[Collected data entries]
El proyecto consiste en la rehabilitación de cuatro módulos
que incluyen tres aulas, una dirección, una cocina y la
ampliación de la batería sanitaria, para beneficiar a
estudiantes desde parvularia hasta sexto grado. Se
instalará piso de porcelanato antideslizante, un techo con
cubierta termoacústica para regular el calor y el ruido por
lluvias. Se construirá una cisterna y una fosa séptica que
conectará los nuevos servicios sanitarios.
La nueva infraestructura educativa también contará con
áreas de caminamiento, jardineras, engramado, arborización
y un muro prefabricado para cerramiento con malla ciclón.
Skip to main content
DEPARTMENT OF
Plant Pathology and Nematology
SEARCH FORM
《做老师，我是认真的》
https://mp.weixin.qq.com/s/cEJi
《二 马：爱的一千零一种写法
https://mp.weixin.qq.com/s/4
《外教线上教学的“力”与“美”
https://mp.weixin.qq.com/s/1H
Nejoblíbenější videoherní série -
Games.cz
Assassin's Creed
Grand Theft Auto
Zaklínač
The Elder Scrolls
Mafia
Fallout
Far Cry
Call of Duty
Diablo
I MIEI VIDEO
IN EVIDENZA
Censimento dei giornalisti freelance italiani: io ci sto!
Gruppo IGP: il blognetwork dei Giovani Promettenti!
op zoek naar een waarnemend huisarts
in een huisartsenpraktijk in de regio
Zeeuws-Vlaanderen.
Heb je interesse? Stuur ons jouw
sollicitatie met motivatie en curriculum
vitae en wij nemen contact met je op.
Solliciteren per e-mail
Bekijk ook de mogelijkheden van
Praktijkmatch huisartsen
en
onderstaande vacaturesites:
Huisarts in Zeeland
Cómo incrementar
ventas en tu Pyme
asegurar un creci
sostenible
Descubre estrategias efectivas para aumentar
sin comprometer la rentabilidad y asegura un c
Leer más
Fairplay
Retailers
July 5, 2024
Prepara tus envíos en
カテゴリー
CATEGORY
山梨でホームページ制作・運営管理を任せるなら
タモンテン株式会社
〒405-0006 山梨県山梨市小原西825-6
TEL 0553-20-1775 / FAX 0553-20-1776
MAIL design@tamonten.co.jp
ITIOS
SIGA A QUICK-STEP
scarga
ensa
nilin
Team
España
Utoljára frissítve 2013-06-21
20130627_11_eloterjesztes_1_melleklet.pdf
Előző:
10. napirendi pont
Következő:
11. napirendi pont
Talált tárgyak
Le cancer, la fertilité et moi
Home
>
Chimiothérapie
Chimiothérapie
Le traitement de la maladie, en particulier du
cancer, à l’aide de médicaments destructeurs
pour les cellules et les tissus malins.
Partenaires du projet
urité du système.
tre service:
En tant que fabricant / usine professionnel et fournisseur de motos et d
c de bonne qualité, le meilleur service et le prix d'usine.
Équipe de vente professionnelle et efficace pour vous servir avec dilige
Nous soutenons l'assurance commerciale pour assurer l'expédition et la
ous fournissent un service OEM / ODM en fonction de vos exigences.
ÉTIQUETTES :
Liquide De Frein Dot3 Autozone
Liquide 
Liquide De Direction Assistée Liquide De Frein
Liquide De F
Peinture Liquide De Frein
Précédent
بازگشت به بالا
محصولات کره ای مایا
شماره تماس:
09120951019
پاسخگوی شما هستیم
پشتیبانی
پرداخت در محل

### Requirement
Copy every line of the items above word for word, in the same order, with each line kept separate.

### Answer space
El proyecto consiste en la rehabilitación de cuatro módulos
que incluyen tres aulas, una dirección, una cocina y la
ampliación de la batería sanitaria, para beneficiar a
estudiantes desde parvularia hasta sexto grado. Se
instalará piso de porcelanato antideslizante, un techo con
cubierta termoacústica para regular el calor y el ruido por
lluvias. Se construirá una cisterna y una fosa séptica que
conectará los nuevos servicios sanitarios.
La nueva infraestructura educativa también contará con
áreas de caminamiento, jardineras, engramado, arborización
y un muro prefabricado para cerramiento con malla ciclón.
Skip to main content
DEPARTMENT OF
Plant Pathology and Nematology
SEARCH FORM
《做老师，我是认真的》
https://mp.weixin.qq.com/s/cEJi
《二 马：爱的一千零一种写法
https://mp.weixin.qq.com/s/4
《外教线上教学的“力”与“美”
https://mp.weixin.qq.com/s/1H
Nejoblíbenější videoherní série -
Games.cz
Assassin's Creed
Grand Theft Auto
Zaklínač
The Elder Scrolls
Mafia
Fallout
Far Cry
Call of Duty
Diablo
I MIEI VIDEO
IN EVIDENZA
Censimento dei giornalisti freelance italiani: io ci sto!
Gruppo IGP: il blognetwork dei Giovani Promettenti!
op zoek naar een waarnemend huisarts
in een huisartsenpraktijk in de regio
Zeeuws-Vlaanderen.
Heb je interesse? Stuur ons jouw
sollicitatie met motivatie en curriculum
vitae en wij nemen contact met je op.
Solliciteren per e-mail
Bekijk ook de mogelijkheden van
Praktijkmatch huisartsen
en
onderstaande vacaturesites:
Huisarts in Zeeland
Cómo incrementar
ventas en tu Pyme
asegurar un creci
sostenible
Descubre estrategias efectivas para aumentar
sin comprometer la rentabilidad y asegura un c
Leer más
Fairplay
Retailers
July 5, 2024
Prepara tus envíos en
カテゴリー
CATEGORY
山梨でホームページ制作・運営管理を任せるなら
タモンテン株式会社
〒405-0006 山梨県山梨市小原西825-6
TEL 0553-20-1775 / FAX 0553-20-1776
MAIL design@tamonten.co.jp
ITIOS
SIGA A QUICK-STEP
scarga
ensa
nilin
Team
España
Utoljára frissítve 2013-06-21
20130627_11_eloterjesztes_1_melleklet.pdf
Előző:
10. napirendi pont
Következő:
11. napirendi pont
Talált tárgyak
Le cancer, la fertilité et moi
Home
>
Chimiothérapie
Chimiothérapie
Le traitement de la maladie, en particulier du
cancer, à l’aide de médicaments destructeurs
pour les cellules et les tissus malins.
Partenaires du projet
urité du système.
tre service:
En tant que fabricant / usine professionnel et fournisseur de motos et d
c de bonne qualité, le meilleur service et le prix d'usine.
Équipe de vente professionnelle et efficace pour vous servir avec dilige
Nous soutenons l'assurance commerciale pour assurer l'expédition et la
ous fournissent un service OEM / ODM en fonction de vos exigences.
ÉTIQUETTES :
Liquide De Frein Dot3 Autozone
Liquide 
Liquide De Direction Assistée Liquide De Frein
Liquide De F
Peinture Liquide De Frein
Précédent
بازگشت به بالا
محصولات کره ای مایا
شماره تماس:
09120951019
پاسخگوی شما هستیم
پشتیبانی
پرداخت در محل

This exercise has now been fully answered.